As Australian telecommunications operators continue to expand 5G availability across the country and provide faster mobile internet, the use of IoT through enhanced mobile broadband, massive machine-to-machine communications, and ultra-reliable, low latency communications continues to grow. This has many implications in some of our biggest industries, from IoT sensors in the agriculture industry, to improving manufacturing processes or safety for emergency services with body worn cameras.
Data collection is one of the features of IoT technology, however, managing this data can lead to data security and privacy challenges. In September 2020, the Australian Government implemented a voluntary, principles-based IoT Code (Code of Practice: Securing the Internet of Things for Consumers).(1)
Without mandatory IoT standards, security continues to be an area for improvement for many Australian organisations, with more than 40% reporting having been subject to a network security attack in the last 12 months. Of those that were the target of a network security attack, more than ¼ experienced hacked IoT devices or Denial-of-Service attacks. (2)
Often, IoT intrusions begin with a hacker identifying and penetrating vulnerable devices. As digital tools including cameras, sensors, point of sale (POS) systems, meters, and more are brought online, they present a potential entry point when not properly administered.
Zero trust IoT is essential.
With only explicit connections from a user to a resource being allowed, IoT zero trust standards are critical for ensuring modern WAN security. When bad actors target IoT devices in a factory, restaurant, or police department, the risk of loss is not just from the sensors, meters, or cameras themselves, but that once breached, hackers can then move laterally through the network until more valuable assets are identified.
Zero trust architecture uses site-to-site encryption and can include IoT remote access functions to provide secure communication across sites, vehicles, devices, applications, users, and the cloud. It also enables administrators to isolate user-to-resource access to limit lateral movement, hide IP addresses, build granular policies, and eliminate risky default access.
The need for zero trust IoT security is readily apparent when considering Industrial IoT (IIoT) use cases, where thousands of devices are regularly brought online. This is especially true for locations including auto manufacturing sites, water treatment plants, distribution warehouses, transportation hubs, and healthcare facilities.
For example, a router in a factory might have 20 IoT devices connected to it. With zero trust in place, none of those devices could communicate with each other without explicitly defined permissions, and even then, only through the router.

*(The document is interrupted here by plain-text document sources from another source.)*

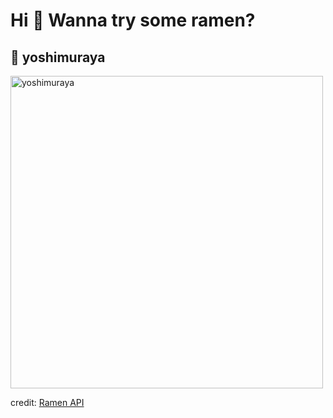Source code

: 
  <h1>Hi 👋 Wanna try some ramen?</h1>

  ## 🍜 yoshimuraya

  <img src=https://ramen-api.dev/images/yoshimuraya/yoshimuraya-001.jpg alt="yoshimuraya" width="500" height="auto"/>

  credit: [Ramen API](https://github.com/yusukebe/ramen-api)
  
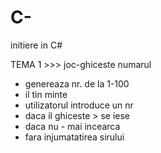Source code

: # C-
initiere in C#

TEMA 1 >>> joc-ghiceste numarul
- genereaza nr. de la 1-100
- il tin minte
- utilizatorul introduce un nr
- daca il ghiceste > se iese
- daca nu - mai incearca
- fara injumatatirea sirului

Secure access for third-party vendors
Few if any organisations rely entirely on employees for daily business operations, typically turning to external contractors, consultants, and other third parties for work — many of which require some degree of network access. In those situations, verifying Wi-Fi connectivity and installing applications would require limited network access, but system-wide access would present unreasonable risk.
Rather than offering the keys to the kingdom, carefully defined user-to-resource connections can be given using a Zero Trust Network Access, or ZTNA, solution. This would allow the vendor to update internet filters but not access to applications where sensitive data could be accessed or altered.
Advanced IoT routers provide software and hardware security and flexibility. Available APIs provide access to alerts, device health, cellular strength and connection quality, and location information for integration through third-party management tools.
Cellular and wide-area networks (WANs) form another vital security layer for IoT devices, which are often deployed far from wires and traditional networks. Connection issues are a common networking concern — even more so for security-related IoT devices, such as building entry systems or video surveillance.
Routers explicitly designed for IoT and cellular or Wireless WAN networks include intelligent software and management features to deliver predictable and sustained connectivity.
In very large IoT deployments, IT staff require highly efficient installation and need to resolve performance issues quickly. Ericsson’s Cradlepoint R980 and S400 routers are designed to provide enterprises with seamless, secure, and scalable connectivity for enabling AI, computer vision, data analysis, and other advanced applications across IoT environments.
Integrated with Ericsson’s NetCloud platform, including NetCloud SASE Secure Connect, these routers offer seamless deployment, management, and robust, zero-trust security across large-scale IoT and vehicle endpoints.
Ericsson’s new Cellular Intelligence features in NetCloud deliver automated processes for deployment and troubleshooting to simplify installation and speed up time to repair. These features include:
- Carrier Selection Intelligence (CSI): Automates the process of selecting the best-performing wireless carrier based on criteria like performance, jitter, and latency, optimising network performance and reducing the need for on-site testing.
- Cellular Health Events Monitoring: Delivers deep insights into cellular network performance, helping enterprises troubleshoot issues more effectively by correlating signal trends with changes in carrier tower and bands.
As AI and advanced applications continue to transform industries and daily operations, the demand for secure and resilient connectivity beyond traditional branch environments is becoming increasingly critical. Ericsson’s new routers address increasing demand for secure and reliable Wireless WAN, as enterprises expand advanced technology across IoT.